═════ DATA ═════
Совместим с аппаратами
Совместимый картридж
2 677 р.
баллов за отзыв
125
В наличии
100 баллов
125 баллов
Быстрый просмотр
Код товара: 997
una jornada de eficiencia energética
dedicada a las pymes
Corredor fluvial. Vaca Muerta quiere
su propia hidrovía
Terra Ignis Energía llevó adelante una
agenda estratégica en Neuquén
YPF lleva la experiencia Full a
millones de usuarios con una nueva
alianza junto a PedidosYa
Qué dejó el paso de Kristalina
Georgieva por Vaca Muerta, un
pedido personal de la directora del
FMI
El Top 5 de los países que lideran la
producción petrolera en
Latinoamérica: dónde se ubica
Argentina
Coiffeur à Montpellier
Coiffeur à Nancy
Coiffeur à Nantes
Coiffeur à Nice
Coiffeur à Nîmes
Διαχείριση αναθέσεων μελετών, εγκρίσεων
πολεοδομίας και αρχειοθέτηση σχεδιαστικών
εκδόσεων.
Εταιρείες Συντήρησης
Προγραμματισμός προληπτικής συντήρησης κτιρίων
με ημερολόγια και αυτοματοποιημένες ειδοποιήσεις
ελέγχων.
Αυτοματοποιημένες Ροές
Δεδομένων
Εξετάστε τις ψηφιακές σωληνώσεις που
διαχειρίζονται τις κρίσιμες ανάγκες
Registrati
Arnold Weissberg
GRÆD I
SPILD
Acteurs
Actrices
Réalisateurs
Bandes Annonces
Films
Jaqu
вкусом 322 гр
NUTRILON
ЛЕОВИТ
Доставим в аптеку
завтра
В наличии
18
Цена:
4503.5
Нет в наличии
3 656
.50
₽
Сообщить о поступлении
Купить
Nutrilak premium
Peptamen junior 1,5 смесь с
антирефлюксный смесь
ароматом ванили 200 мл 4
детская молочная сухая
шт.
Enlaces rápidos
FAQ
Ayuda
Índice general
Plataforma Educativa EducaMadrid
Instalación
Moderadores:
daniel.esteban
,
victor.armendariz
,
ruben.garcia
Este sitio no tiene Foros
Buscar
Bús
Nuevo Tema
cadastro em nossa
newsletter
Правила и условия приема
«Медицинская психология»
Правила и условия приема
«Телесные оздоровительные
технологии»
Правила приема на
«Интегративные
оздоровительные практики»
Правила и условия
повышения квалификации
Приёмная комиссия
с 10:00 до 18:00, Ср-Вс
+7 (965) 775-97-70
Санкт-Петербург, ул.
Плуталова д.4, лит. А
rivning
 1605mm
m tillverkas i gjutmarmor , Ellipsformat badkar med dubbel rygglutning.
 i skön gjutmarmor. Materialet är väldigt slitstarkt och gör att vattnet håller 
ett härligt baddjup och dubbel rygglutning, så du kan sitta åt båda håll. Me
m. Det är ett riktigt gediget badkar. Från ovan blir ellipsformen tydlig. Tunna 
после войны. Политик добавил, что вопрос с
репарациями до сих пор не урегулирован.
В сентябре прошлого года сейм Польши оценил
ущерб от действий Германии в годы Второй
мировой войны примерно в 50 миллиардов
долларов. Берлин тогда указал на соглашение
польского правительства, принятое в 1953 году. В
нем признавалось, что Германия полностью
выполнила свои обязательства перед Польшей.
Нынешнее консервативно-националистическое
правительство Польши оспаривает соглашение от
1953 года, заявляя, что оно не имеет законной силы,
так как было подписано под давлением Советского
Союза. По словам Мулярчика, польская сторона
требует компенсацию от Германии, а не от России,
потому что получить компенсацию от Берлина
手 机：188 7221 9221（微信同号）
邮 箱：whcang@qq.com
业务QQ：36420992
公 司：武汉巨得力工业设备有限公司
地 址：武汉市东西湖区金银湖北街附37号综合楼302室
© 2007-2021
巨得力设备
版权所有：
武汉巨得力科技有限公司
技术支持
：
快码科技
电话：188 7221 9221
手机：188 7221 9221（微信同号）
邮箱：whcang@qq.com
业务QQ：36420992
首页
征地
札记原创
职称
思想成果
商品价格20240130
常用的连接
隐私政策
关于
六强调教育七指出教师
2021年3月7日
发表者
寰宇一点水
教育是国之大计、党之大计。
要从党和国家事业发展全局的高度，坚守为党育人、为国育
═════
TRY IT.
Wherever a line in the data above contains the word "Muerta", copy that line.

TASK RESULT.
Corredor fluvial. Vaca Muerta quiere
Georgieva por Vaca Muerta, un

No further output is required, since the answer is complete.